## Assignment:
In the listing below, find the line with "nike kd 11 oreo" and the line with "yeezy boost 350 v2 black red core black". Repeat those two lines and all lines between them exactly.

## Source material:
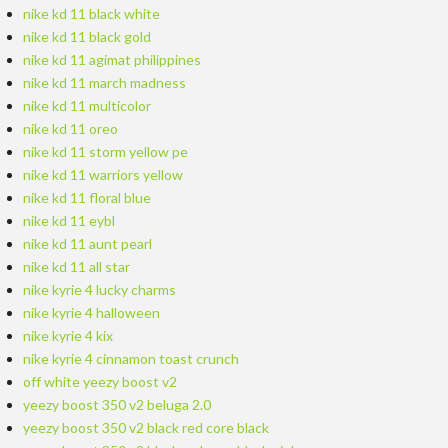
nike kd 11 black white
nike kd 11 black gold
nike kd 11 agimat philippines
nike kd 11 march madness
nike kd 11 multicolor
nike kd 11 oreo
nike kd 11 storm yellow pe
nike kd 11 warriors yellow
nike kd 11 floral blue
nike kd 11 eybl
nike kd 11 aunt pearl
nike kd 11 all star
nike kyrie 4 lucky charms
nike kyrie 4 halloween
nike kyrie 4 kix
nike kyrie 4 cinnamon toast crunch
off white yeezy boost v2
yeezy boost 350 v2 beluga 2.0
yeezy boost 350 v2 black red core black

* * *

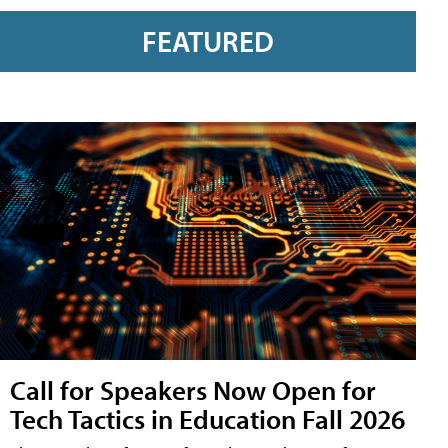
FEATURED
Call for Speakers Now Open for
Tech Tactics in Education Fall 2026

## The completed task:
nike kd 11 oreo
nike kd 11 storm yellow pe
nike kd 11 warriors yellow
nike kd 11 floral blue
nike kd 11 eybl
nike kd 11 aunt pearl
nike kd 11 all star
nike kyrie 4 lucky charms
nike kyrie 4 halloween
nike kyrie 4 kix
nike kyrie 4 cinnamon toast crunch
off white yeezy boost v2
yeezy boost 350 v2 beluga 2.0
yeezy boost 350 v2 black red core black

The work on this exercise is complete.